Somewhat surprisingly the Society of American Law Teachers study on minority matriculation to law school didn’t give data for all Hispanics. Instead, it focused on Mexican-Americans alone, concluding that their “representation” has “trended downward since 1993.” Most law schools target Hispanics as a group for affirmative action admissions, not Mexican-Americans alone. It could be that overall Hispanic matriculations have gone up, even if the Mexican-American figures have stayed constant or declined slightly (as the SALT study shows). According to Law School Admissions Council data (the same source SALT used), it turns out that the percentage of “Hispanic/Latino” students among matriculating law students has increased from 3.6% in 2000 to 5.1% in 2008, even as the percentage of “Mexican-American/Chicano” applicants has declined slightly from 1.7% to 1.4%. Unfortunately, the LSAC hasn’t posted data going back all the way to 1993 on its website, so we can’t look at the full period covered in the SALT study (1993-2008). But if the 2000-2008 figures are representative of the total period, this suggests that the percentage of Mexican-Americans has declined slightly in large part because law schools are hitting their targets for Hispanic admissions by taking more students from other Hispanic groups, such as Puerto Ricans, Cuban-Americans, and Dominicans.
Obviously, “Hispanic” is a somewhat arbitrary and socially constructed category. But the fact remains that it, not the Mexican-American subcategory, is the main focus of most relevant affirmative action programs. Mexican-Americans are far from the only group that is considered “Hispanic” as that term is used in both ordinary speech and law school admissions policies. And under either the compensatory justice or diversity rationales for AA, it is difficult to see why Mexican-Americans deserve greater consideration than other Hispanic groups.
UPDATE: In this January 2008 post, co-blogger David Bernstein cited LSAC data showing that matriculation by non-Mexican-American Hispanics went up substantially between 1992 and 2005. Unfortunately, that data no longer seems to be available at the LSAC website.
UPDATE #2: In the comments and in a recent post, David points out that Mexican-American matriculation numbers seem to be decreasing in large part because fewer are applying than back in 1993. That may well be so. However, the two theories are not mutually exclusive. Applications may have decreased in part because, at the margin, Mexican-American applicants face increasing competition from other Hispanic groups for affirmative action admission slots. As David points out, Mexican-American applicants may also have been disproportionately impacted by the end of admissions preferences in California state universities, a state where they constitute a particularly high percentage of the Hispanic population. The main point, however, is that it is misleading to consider Mexican-American admissions numbers in isolation from those of Hispanics as a whole.
UPDATE #3: Another relevant factor is that the SALT study nowhere explains the definition of “Mexican-American” they have been using. Presumably, it is based on the definition used in data from the Law School Admissions Council, which in turn relies on self-identification by law school applicants. It is entirely possible that, since 1993, more Mexican-Americans applicants have been self-identifying as generic “Hispanic/Latino” rather than “Mexican-American/Chicano” both of which appear to be options available on LSAC forms, judging by the data compiled on the LSAC website.

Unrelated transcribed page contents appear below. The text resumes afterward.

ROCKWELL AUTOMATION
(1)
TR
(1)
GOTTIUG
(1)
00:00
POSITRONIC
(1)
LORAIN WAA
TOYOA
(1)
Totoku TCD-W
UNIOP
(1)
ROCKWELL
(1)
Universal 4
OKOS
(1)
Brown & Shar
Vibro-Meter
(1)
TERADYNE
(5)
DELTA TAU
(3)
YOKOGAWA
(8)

UPDATE #4: For some reasons, all links to the LSAC site go back to their main website, and I cannot figure out how to link to particular subpages. All I can do is point readers to their main site, which is here. The specific numbers I have been citing can be found by clicking the “data” icon on their front page, and going to “Matriculants by Ethnicity” from there (in the case of the first set of numbers I discuss), and “Ethnic/Gender Volume Summary” for the second. Sorry for the confusion, but I think it’s a problem with the LSAC website.